**Work order**
Word for word, restate all of the entries.

Dataset entries
-------------------------

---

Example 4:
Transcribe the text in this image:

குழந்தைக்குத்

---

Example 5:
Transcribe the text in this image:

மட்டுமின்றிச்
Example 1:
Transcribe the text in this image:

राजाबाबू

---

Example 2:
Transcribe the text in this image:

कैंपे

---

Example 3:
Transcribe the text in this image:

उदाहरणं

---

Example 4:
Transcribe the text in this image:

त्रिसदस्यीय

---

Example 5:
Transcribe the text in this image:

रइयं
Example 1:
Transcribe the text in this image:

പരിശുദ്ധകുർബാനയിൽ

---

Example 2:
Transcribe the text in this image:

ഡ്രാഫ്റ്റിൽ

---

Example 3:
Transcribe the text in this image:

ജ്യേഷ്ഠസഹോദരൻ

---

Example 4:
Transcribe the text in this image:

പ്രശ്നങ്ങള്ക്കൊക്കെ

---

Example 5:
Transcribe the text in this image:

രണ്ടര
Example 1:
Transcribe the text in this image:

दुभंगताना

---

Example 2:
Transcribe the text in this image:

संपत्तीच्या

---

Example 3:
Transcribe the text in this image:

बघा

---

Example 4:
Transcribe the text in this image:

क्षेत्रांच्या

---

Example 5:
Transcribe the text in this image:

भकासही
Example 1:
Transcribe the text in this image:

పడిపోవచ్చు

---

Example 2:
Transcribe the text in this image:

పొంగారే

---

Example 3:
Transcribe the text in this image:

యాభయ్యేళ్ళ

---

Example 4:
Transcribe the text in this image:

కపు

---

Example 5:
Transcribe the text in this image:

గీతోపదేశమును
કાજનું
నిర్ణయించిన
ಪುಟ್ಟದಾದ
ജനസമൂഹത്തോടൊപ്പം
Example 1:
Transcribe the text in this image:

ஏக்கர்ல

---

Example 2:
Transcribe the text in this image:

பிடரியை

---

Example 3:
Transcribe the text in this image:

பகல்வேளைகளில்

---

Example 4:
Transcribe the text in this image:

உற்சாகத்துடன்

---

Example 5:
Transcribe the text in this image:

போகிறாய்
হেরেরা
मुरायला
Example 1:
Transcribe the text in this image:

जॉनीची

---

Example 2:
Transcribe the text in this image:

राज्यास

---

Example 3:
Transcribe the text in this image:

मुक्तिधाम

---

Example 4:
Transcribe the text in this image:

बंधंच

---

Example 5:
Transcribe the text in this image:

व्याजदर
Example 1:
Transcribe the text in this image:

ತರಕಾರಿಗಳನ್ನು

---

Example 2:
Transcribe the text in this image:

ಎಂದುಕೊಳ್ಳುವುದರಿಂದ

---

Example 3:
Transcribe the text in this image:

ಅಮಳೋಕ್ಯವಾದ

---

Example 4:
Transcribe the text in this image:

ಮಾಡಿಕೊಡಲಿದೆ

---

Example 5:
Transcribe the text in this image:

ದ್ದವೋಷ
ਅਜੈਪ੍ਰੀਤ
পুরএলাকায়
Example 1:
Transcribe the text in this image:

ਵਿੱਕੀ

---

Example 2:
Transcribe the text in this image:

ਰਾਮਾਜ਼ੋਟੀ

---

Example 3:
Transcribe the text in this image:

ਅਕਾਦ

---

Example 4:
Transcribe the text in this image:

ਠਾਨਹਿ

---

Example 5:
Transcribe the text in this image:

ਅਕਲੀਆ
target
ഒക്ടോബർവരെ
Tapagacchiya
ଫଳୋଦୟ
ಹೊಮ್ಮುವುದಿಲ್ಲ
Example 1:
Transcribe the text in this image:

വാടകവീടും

-------------------------

**Written solution**
---

Example 4:
Transcribe the text in this image:

குழந்தைக்குத்

---

Example 5:
Transcribe the text in this image:

மட்டுமின்றிச்
Example 1:
Transcribe the text in this image:

राजाबाबू

---

Example 2:
Transcribe the text in this image:

कैंपे

---

Example 3:
Transcribe the text in this image:

उदाहरणं

---

Example 4:
Transcribe the text in this image:

त्रिसदस्यीय

---

Example 5:
Transcribe the text in this image:

रइयं
Example 1:
Transcribe the text in this image:

പരിശുദ്ധകുർബാനയിൽ

---

Example 2:
Transcribe the text in this image:

ഡ്രാഫ്റ്റിൽ

---

Example 3:
Transcribe the text in this image:

ജ്യേഷ്ഠസഹോദരൻ

---

Example 4:
Transcribe the text in this image:

പ്രശ്നങ്ങള്ക്കൊക്കെ

---

Example 5:
Transcribe the text in this image:

രണ്ടര
Example 1:
Transcribe the text in this image:

दुभंगताना

---

Example 2:
Transcribe the text in this image:

संपत्तीच्या

---

Example 3:
Transcribe the text in this image:

बघा

---

Example 4:
Transcribe the text in this image:

क्षेत्रांच्या

---

Example 5:
Transcribe the text in this image:

भकासही
Example 1:
Transcribe the text in this image:

పడిపోవచ్చు

---

Example 2:
Transcribe the text in this image:

పొంగారే

---

Example 3:
Transcribe the text in this image:

యాభయ్యేళ్ళ

---

Example 4:
Transcribe the text in this image:

కపు

---

Example 5:
Transcribe the text in this image:

గీతోపదేశమును
કાજનું
నిర్ణయించిన
ಪುಟ್ಟದಾದ
ജനസമൂഹത്തോടൊപ്പം
Example 1:
Transcribe the text in this image:

ஏக்கர்ல

---

Example 2:
Transcribe the text in this image:

பிடரியை

---

Example 3:
Transcribe the text in this image:

பகல்வேளைகளில்

---

Example 4:
Transcribe the text in this image:

உற்சாகத்துடன்

---

Example 5:
Transcribe the text in this image:

போகிறாய்
হেরেরা
मुरायला
Example 1:
Transcribe the text in this image:

जॉनीची

---

Example 2:
Transcribe the text in this image:

राज्यास

---

Example 3:
Transcribe the text in this image:

मुक्तिधाम

---

Example 4:
Transcribe the text in this image:

बंधंच

---

Example 5:
Transcribe the text in this image:

व्याजदर
Example 1:
Transcribe the text in this image:

ತರಕಾರಿಗಳನ್ನು

---

Example 2:
Transcribe the text in this image:

ಎಂದುಕೊಳ್ಳುವುದರಿಂದ

---

Example 3:
Transcribe the text in this image:

ಅಮಳೋಕ್ಯವಾದ

---

Example 4:
Transcribe the text in this image:

ಮಾಡಿಕೊಡಲಿದೆ

---

Example 5:
Transcribe the text in this image:

ದ್ದವೋಷ
ਅਜੈਪ੍ਰੀਤ
পুরএলাকায়
Example 1:
Transcribe the text in this image:

ਵਿੱਕੀ

---

Example 2:
Transcribe the text in this image:

ਰਾਮਾਜ਼ੋਟੀ

---

Example 3:
Transcribe the text in this image:

ਅਕਾਦ

---

Example 4:
Transcribe the text in this image:

ਠਾਨਹਿ

---

Example 5:
Transcribe the text in this image:

ਅਕਲੀਆ
target
ഒക്ടോബർവരെ
Tapagacchiya
ଫଳୋଦୟ
ಹೊಮ್ಮುವುದಿಲ್ಲ
Example 1:
Transcribe the text in this image:

വാടകവീടും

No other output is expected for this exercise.